6 March 2015

An all-girl team of high school students competing in the F1 in Schools Technology Challenge has consulted with QBI neuroscientists ahead of the national final at the Australian Grand Prix next week.

An all-girl team of high school students competing in the F1 in Schools Technology Challenge has consulted with University of Queensland neuroscientists ahead of the national final at the Australian Grand Prix next week.

The four Redcliffe State High School students who form the Infinite Racing team turned to UQ’s Queensland Brain Institute to use high speed cameras capable of filming at 1000 frames a second to see how their car was performing.

QBI’s Professor Mandyam Srinivasan, a visual and sensory neuroscientist studying the flight behaviour of animals, said the students hoped to make their car design more aerodynamic and optimise the launch.

“They are being supported by Boeing to help make their design more aerodynamic, and our lab is also working with the company, so the team got in touch with us because they knew we use high speed cameras to film our birds,” Professor Srinivasan said.

Scientists at the Neuroscience of Vision and Aerial Robotics Laboratory at QBI are studying animal flight to determine how to improve aircraft flight efficiency, much like the high school team is improving their car’s performance.

20cm-long cars, powered by a small canister of compressed CO2, accelerate to 80km/hr in just 0.4 seconds, on a short run down a 25-metre track.

“There’s only one instant, right at the start, when thrust is generated from the car’s CO2 canister to propel the car. So maximising the efficiency of the launch from the starting gate is critical for their speed,” Professor Srinivasan said.

The team is led by year 12 student Freya King and will compete in the national final at the Australian Grand Prix in Melbourne from 12-15 March.

Recorded information:
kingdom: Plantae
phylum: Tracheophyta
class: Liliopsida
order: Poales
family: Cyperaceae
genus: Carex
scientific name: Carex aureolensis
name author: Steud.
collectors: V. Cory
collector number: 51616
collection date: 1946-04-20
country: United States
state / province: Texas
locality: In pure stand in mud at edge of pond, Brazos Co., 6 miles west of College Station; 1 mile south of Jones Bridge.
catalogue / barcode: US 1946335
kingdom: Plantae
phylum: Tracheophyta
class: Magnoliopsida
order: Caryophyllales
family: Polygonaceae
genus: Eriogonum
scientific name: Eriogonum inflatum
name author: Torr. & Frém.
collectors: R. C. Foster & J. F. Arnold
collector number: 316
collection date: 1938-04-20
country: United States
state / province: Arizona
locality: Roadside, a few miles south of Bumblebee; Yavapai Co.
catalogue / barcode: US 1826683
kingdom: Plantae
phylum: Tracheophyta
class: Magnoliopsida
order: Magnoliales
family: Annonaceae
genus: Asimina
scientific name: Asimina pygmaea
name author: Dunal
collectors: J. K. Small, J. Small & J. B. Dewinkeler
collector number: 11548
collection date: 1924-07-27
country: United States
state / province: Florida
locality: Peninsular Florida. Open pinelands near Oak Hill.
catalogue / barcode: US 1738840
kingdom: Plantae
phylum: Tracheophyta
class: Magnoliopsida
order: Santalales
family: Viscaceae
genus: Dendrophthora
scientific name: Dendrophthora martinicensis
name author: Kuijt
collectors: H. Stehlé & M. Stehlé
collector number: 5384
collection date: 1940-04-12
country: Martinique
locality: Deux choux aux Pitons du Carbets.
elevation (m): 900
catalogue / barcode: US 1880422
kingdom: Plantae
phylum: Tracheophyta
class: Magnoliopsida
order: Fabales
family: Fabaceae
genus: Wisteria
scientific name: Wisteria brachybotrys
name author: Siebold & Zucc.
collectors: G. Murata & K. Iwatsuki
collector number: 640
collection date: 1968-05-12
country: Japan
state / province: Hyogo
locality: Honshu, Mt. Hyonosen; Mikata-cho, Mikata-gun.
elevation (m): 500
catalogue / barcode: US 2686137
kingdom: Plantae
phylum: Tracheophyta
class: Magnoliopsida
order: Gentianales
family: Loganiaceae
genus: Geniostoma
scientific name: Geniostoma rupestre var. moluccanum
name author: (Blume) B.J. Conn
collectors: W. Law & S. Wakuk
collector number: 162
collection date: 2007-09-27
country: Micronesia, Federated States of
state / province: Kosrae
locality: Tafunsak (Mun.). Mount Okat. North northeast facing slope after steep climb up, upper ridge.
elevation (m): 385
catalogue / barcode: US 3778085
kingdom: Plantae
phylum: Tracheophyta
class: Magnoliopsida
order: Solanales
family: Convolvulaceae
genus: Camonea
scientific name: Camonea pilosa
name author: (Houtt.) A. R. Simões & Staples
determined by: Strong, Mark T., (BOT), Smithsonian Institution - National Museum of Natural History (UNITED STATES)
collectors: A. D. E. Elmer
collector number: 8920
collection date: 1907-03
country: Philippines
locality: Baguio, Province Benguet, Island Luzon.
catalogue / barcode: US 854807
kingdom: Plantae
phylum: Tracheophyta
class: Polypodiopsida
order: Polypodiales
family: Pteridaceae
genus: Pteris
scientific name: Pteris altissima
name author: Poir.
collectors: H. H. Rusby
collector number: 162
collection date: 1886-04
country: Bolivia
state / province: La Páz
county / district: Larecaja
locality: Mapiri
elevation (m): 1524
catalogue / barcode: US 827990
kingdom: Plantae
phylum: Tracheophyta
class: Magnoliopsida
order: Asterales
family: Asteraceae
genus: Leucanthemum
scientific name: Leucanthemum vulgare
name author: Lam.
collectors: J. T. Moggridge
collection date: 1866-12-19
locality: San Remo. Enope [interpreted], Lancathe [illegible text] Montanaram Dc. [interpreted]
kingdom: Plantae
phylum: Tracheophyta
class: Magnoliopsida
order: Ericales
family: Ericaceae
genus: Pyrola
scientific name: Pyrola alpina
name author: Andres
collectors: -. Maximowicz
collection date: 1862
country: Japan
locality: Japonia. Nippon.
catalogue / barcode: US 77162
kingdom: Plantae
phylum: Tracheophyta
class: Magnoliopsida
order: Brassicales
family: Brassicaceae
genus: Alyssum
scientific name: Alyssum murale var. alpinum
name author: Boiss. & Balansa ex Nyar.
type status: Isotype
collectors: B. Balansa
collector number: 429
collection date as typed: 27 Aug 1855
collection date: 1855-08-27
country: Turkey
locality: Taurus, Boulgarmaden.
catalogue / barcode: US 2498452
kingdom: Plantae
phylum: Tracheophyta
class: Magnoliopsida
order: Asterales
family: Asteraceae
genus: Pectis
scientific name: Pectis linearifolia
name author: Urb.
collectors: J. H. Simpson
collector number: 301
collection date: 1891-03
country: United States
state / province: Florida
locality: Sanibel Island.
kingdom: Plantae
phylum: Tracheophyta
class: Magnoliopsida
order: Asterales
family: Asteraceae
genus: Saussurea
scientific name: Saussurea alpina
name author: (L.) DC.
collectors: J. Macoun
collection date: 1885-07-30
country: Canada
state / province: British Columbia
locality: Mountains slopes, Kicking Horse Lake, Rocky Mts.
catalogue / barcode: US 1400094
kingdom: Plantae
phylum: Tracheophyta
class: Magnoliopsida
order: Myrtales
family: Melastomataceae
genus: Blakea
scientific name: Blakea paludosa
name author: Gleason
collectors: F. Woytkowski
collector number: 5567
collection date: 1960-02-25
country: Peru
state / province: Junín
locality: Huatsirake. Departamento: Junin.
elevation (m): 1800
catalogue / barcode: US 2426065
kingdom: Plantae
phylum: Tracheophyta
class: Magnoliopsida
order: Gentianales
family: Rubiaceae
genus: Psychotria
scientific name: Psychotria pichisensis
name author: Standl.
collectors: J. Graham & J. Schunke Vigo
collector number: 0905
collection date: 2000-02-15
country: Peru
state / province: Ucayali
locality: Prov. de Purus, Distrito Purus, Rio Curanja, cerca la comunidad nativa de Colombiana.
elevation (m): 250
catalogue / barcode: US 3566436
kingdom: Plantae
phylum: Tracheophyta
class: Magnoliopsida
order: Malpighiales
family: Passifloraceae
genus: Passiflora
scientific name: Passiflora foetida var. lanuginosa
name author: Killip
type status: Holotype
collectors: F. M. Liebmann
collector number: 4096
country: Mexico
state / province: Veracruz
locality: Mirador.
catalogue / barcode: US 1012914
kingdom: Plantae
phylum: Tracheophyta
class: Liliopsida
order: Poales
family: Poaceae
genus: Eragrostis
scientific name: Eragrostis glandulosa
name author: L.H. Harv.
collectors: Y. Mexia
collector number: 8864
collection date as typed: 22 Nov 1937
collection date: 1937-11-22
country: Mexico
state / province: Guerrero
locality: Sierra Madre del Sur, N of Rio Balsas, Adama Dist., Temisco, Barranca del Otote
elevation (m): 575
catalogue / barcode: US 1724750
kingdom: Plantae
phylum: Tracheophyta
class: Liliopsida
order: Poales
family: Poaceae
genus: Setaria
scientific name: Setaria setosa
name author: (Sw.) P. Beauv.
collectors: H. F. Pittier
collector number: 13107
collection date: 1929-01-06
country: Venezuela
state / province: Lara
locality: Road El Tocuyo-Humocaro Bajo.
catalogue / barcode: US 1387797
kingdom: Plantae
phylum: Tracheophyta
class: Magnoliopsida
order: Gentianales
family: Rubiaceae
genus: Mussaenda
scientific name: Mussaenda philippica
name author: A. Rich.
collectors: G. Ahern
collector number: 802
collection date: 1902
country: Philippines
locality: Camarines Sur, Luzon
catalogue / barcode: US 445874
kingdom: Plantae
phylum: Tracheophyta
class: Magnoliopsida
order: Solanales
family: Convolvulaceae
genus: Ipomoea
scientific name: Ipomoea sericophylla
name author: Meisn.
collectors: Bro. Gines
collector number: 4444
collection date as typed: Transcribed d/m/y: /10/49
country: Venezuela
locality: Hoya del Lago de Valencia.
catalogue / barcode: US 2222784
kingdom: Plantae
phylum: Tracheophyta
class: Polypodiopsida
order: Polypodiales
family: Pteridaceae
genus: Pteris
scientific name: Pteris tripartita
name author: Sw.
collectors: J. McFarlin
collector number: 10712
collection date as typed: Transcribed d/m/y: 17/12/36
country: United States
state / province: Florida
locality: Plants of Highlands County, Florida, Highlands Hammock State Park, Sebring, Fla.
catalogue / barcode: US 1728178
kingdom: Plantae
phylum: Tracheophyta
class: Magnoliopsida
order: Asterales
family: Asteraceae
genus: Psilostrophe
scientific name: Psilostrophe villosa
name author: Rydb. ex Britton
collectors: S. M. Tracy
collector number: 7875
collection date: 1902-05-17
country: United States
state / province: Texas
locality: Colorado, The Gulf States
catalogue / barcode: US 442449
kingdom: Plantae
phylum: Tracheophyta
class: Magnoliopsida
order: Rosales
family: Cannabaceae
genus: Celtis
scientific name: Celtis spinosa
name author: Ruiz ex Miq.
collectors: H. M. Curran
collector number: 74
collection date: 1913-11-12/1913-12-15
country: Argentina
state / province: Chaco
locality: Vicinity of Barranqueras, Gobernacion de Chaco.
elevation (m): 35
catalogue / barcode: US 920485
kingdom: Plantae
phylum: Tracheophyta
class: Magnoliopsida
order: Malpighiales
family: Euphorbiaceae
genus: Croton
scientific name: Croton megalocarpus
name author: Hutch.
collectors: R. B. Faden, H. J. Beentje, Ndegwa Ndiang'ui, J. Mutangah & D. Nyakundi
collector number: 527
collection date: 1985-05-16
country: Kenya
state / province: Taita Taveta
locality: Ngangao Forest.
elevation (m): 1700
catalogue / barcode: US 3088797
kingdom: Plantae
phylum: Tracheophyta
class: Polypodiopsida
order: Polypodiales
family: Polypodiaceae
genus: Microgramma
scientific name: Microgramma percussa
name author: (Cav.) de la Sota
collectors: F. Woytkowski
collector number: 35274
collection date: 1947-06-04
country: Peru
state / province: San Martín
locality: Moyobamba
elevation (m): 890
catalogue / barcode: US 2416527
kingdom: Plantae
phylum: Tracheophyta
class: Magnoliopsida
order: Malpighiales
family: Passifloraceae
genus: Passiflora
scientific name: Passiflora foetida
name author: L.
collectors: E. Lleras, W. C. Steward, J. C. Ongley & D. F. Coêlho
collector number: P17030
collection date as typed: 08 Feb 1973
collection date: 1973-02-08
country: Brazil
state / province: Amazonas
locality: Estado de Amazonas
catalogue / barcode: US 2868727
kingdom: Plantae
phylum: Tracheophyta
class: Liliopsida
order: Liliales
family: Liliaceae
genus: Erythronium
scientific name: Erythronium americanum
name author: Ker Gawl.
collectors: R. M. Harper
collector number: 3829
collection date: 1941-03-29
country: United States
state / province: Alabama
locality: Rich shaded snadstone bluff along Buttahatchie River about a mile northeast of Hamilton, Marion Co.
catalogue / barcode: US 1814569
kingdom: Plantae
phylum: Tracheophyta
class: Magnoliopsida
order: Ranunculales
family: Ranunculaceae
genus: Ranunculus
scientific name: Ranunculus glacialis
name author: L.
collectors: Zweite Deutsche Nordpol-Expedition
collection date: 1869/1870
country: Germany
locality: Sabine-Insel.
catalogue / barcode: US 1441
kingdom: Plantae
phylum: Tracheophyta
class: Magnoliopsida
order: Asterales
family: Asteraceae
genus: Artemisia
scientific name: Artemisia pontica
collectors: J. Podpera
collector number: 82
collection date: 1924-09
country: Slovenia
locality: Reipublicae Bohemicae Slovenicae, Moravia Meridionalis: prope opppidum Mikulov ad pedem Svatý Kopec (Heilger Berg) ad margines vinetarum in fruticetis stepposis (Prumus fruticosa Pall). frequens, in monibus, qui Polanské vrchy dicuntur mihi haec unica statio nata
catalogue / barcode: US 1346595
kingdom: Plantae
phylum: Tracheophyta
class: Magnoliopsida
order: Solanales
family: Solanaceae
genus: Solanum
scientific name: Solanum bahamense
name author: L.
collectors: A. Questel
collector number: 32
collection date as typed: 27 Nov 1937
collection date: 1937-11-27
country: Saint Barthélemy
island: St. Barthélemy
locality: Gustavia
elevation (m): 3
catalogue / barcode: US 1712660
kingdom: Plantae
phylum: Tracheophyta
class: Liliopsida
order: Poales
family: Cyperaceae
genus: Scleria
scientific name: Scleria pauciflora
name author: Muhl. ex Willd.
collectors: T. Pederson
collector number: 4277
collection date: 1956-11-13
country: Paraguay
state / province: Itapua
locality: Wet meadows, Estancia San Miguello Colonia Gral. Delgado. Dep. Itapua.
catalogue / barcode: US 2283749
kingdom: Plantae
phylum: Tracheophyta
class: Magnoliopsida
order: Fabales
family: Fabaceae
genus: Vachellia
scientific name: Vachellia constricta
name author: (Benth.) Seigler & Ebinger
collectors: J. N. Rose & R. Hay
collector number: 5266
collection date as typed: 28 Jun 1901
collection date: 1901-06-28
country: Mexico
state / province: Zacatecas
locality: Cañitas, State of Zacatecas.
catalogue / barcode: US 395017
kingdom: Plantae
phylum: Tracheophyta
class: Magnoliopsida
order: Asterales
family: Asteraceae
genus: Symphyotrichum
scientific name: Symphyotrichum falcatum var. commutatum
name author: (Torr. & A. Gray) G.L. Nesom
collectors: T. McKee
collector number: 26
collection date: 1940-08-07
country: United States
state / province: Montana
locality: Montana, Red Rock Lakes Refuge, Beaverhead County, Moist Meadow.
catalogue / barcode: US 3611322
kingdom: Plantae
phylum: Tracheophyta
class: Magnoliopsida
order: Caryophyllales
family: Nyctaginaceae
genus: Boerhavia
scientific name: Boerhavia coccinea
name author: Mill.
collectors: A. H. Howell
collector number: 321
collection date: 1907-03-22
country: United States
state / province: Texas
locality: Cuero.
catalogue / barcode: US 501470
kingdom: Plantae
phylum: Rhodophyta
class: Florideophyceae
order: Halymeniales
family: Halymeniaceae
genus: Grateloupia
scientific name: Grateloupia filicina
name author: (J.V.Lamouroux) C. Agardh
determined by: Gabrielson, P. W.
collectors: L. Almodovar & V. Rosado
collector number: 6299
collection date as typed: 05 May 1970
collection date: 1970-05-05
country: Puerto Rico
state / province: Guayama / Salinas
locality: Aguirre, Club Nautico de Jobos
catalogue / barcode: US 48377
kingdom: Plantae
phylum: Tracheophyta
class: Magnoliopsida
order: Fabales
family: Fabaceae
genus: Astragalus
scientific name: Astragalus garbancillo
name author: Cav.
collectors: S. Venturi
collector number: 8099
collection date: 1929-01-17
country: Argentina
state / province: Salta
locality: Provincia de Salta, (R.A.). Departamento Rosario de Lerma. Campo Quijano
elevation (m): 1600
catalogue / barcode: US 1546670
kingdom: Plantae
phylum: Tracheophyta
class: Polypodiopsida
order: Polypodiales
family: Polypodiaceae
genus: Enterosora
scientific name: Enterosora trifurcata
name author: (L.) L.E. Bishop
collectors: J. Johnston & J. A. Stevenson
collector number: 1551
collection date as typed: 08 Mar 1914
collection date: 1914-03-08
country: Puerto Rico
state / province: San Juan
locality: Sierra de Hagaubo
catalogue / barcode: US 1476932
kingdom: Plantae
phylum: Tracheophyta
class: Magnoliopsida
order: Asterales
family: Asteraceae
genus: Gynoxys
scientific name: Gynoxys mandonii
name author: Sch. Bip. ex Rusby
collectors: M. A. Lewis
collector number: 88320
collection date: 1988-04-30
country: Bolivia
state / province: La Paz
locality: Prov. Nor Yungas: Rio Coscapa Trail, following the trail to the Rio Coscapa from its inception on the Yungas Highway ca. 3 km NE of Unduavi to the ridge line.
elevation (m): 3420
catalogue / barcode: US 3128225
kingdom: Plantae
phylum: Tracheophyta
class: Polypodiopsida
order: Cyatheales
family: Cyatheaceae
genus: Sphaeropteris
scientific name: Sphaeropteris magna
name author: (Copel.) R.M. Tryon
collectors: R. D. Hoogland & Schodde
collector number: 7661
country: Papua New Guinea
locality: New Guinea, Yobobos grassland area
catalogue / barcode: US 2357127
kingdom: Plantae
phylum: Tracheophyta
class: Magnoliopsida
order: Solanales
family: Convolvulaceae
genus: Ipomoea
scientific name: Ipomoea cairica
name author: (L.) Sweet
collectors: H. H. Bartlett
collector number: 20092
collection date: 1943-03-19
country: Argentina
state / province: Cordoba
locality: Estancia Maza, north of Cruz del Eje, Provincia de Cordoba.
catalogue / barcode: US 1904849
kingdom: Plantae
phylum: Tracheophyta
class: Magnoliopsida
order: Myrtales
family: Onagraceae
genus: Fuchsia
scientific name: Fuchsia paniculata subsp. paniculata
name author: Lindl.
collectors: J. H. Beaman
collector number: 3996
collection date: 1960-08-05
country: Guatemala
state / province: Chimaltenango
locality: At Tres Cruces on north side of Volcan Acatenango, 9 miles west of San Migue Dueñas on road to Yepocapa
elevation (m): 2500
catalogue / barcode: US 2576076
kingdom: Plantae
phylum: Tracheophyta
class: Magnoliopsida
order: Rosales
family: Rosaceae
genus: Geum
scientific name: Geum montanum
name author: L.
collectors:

What you are asked to do:
Return the passage of the article on the F1 in Schools team starting with "QBI’s Professor Mandyam" and going on through "optimise the launch.". The records play no part in this.

Exercise solution:
QBI’s Professor Mandyam Srinivasan, a visual and sensory neuroscientist studying the flight behaviour of animals, said the students hoped to make their car design more aerodynamic and optimise the launch.